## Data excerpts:
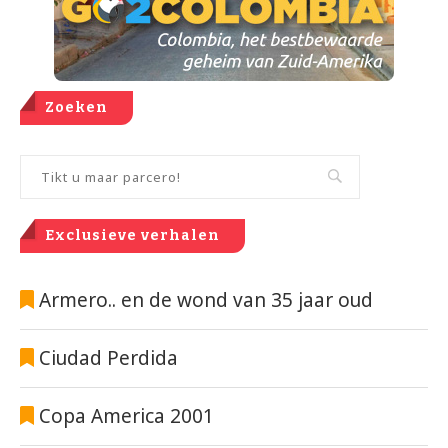
Zoeken
Exclusieve verhalen
Armero.. en de wond van 35 jaar oud
Ciudad Perdida
Copa America 2001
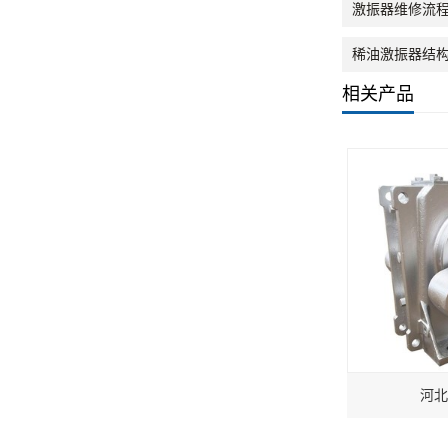
激振器维修流程
稀油激振器结构
相关产品
河北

## Your instructions:
The answer should consist of all the records, duplicated exactly, with no images included.

## Response box:
Zoeken
Exclusieve verhalen
Armero.. en de wond van 35 jaar oud
Ciudad Perdida
Copa America 2001
激振器维修流程
稀油激振器结构
相关产品
河北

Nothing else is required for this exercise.